Die Konsultation in Gallneukirchen basierte auf den Vorarbeiten, die sich zwei Monate nach Helsinki mit dem Thema „Helsinki und die Kirchen” beschäftigte. Dabei waren die Fragen der Abrüstung und der Ursachen der Gewalt innerhalb der Gesellschaftsordnungen sowie die Verantwortung der Kirchen für die Dritte Welt Gegenstand der Untersuchung. Die KEK geht von der Überzeugung aus, sie habe eine besondere Weltverantwortung, weil die tragenden Ideen gegenüber Entwicklungsländern (Kolonialismus, Imperialismus, wirtschaftliche Ausbeutung, Sklaverei) einst von Europa ausgegangen sind. Deshalb müsse auch vom alten Kontinent her die Befriedung erfolgen. So beschäf tigten sich drei Arbeitsgruppen in Gallneukirchen mit der „Förderung der Gerechtigkeit” sowie dem „Wettrüsten und der Förderung der Abrüstung”. Außderdem beriet man über den Zusammenhang zwischen Energiebedarf und Wirtschaftswachstum, wobei das Problem der Kernenergie besondere Beachtung erfuhr.
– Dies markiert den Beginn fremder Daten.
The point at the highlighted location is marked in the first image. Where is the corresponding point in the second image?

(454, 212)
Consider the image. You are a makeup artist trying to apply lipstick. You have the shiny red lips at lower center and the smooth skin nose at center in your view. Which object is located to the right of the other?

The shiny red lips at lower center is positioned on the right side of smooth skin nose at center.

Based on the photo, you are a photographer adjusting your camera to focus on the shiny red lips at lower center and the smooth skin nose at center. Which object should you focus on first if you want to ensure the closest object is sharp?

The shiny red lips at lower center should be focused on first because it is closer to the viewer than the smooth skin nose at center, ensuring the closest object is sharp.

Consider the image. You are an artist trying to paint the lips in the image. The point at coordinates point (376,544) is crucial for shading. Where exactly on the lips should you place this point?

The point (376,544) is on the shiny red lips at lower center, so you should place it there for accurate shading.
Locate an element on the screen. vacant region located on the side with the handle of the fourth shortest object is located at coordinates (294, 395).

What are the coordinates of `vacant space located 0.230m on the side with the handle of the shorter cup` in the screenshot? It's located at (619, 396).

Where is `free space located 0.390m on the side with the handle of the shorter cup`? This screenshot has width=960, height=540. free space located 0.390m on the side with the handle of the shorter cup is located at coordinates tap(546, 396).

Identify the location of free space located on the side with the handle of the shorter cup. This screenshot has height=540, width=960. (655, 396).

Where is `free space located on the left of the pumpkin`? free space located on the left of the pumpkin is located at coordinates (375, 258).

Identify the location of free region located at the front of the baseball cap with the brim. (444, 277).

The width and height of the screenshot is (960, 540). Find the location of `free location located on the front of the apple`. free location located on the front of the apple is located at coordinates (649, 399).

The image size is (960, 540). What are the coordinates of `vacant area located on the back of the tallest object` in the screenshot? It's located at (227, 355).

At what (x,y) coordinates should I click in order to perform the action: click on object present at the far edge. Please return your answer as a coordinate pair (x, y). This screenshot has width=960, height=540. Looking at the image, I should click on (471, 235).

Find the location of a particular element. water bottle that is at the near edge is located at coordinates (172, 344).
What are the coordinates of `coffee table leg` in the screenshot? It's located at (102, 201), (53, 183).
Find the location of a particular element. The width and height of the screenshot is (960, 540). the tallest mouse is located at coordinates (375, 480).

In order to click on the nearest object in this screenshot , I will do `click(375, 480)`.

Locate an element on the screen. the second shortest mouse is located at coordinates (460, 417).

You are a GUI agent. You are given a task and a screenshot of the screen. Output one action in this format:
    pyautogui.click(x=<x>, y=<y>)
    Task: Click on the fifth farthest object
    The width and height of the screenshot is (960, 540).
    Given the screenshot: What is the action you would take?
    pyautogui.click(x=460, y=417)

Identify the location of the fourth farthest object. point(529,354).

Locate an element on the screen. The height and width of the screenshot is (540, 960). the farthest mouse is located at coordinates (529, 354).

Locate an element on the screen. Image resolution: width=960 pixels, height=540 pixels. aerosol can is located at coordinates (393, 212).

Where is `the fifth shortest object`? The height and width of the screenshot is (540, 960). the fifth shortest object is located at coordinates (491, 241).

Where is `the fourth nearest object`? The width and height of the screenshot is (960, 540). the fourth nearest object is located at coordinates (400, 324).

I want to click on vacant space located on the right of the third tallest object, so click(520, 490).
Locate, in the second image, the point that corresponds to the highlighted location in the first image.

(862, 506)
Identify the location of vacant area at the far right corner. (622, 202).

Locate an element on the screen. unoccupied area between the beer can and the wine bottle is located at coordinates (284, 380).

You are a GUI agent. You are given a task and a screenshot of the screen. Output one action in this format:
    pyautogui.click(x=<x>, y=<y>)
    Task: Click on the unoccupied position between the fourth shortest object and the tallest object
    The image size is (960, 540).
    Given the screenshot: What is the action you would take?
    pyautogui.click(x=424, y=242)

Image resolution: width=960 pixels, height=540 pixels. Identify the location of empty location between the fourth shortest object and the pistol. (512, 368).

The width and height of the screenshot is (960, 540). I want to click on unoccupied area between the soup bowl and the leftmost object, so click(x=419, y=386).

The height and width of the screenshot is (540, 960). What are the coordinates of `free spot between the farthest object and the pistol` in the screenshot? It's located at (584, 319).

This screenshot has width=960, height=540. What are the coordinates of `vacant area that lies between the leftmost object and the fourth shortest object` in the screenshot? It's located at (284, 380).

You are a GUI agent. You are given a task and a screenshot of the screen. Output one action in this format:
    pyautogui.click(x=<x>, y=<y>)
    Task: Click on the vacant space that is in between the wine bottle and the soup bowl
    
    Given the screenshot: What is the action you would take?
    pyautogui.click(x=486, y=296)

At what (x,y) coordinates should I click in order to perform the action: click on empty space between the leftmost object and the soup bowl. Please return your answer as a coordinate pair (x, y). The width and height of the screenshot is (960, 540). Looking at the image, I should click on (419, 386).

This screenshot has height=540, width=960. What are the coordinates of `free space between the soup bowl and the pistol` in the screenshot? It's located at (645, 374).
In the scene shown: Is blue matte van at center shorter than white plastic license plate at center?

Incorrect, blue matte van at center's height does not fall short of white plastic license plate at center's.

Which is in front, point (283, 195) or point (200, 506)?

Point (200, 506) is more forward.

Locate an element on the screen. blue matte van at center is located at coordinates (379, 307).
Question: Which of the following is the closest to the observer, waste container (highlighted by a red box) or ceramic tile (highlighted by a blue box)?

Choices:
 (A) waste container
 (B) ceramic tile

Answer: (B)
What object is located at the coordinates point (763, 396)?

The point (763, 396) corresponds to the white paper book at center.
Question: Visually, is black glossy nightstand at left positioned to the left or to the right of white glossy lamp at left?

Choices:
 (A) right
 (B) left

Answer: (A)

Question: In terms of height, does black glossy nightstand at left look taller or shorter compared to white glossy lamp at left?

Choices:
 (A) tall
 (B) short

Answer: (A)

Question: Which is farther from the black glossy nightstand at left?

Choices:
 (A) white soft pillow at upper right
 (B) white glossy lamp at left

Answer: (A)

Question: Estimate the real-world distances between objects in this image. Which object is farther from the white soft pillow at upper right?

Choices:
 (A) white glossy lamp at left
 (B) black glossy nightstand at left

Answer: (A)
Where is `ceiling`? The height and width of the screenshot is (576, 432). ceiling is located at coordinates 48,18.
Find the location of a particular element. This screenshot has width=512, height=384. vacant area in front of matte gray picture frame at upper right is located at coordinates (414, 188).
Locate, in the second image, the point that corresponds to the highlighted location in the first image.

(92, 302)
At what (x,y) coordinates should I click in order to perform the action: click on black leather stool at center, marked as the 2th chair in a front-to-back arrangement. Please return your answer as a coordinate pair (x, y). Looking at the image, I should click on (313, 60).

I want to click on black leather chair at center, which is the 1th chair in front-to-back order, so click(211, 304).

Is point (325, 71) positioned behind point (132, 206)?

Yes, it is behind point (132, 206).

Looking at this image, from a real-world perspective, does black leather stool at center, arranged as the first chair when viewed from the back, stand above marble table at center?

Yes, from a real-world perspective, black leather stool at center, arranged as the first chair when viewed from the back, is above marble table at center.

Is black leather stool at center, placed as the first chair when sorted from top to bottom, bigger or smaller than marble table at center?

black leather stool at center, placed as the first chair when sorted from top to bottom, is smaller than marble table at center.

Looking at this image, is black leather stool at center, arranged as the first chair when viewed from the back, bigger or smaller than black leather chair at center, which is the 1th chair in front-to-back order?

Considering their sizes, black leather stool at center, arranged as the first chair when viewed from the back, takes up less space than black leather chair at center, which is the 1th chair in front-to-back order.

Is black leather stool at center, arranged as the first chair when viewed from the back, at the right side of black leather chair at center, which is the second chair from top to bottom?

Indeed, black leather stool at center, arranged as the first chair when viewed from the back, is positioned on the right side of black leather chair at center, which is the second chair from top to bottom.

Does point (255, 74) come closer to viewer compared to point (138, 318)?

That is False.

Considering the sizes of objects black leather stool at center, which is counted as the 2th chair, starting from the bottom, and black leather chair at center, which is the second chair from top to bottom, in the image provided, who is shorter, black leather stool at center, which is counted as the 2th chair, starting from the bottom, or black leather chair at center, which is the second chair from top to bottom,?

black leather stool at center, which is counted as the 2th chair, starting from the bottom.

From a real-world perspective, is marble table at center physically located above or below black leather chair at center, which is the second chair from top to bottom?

Die Kirchen sehen in der Beschäftigung mit diesen Problemen eine ihrer legitimen Aufgaben, stehen doch hinter ökonomischen, militärisch-politischen und politisch erklärbaren Tatsachen immer auch menschliche, ideologische, gesellschaftliche, theologische und moralische Fragen.

Immer wieder hört man die Frage: Warum hüft die KEK nicht mit, die Menschenrechte in der Welt nicht nur zu fordern, sondern ihnen auch zur Anwendung zu verhelfen? Leider bestehen in der Auffassung über Menschenrechte zwischen den verschiedenen Kirchen, nicht allein zwischen jenen, die in verschiedenen gesellschaftlichen Systemen leben, große Unterschiede. Deshalb ist man bemüht, nichts unversucht zu lassen, mit jenen Ländern, die die Helsinki- Schlußakte unterzeichnet haben, in einer Kommission zu diskutieren und zusammenzuarbeiten. Eine offizielle Äußerung zum Fragenkomplex „Menschenrechte in der Welt” ist von der KEK nicht zu erwarten, dazu hat sie von ihrer Konstruktion her kein Mandat.

Die KEK gibt Empfehlungen, so auch bei der Konferenz in Gallneukirchen. Die Ergebnisse der Konsultationen werden an alle Kirchen Europas geschickt mit der Bitte um Stellungnahme und entsprechende Aktionen. Dann wird aufgezählt: Unterstützung der Rechte der rassischen, kulturellen, religiösen Minderheiten sowie der Gastarbeiter, in aktiver Zusammenarbeit mit ihnen, vermehrte Ausbildungsmöglichkeiten für junge Fachleute der Entwicklungsländer, Eintreten der Kirche dafür, daß die Signatar-Staaten von Helsinki vertraglich auf die Erstanwendung der Kernwaffen verzichten, die taktischen Kernwaffen von den Grenzgebieten entfernen und inhumane Waffen wirksam vermeiden. Weiters wird ein aktives Eintreten der Kirchen - auch am eigenen Beispiel - gegen die Verschwendung von Energie in den Industrieländern auf Kosten der armen Länder verlangt und für eine Abkehr vom materiellen Konsumdenken, schließlich die ernste Beschäftigung mit den Ris- ken der Nutzung sowie des möglichen Mißbrauchs der zivilen Kernenergie.

Man unterstrich die Dringlichkeit eines aktiven Eintretens der Kirchen und der Christen unseres Kontinents für gerechtere Beziehungen zu den Entwicklungsländern und zu armen Regionen in Europa. Man trat ein für einen sofortigen Stopp des Wettrüstens und für eine wirkliche Abrüstung, ohne die es keine Hoffnung auf Überleben und eine menschliche Zukunft gibt.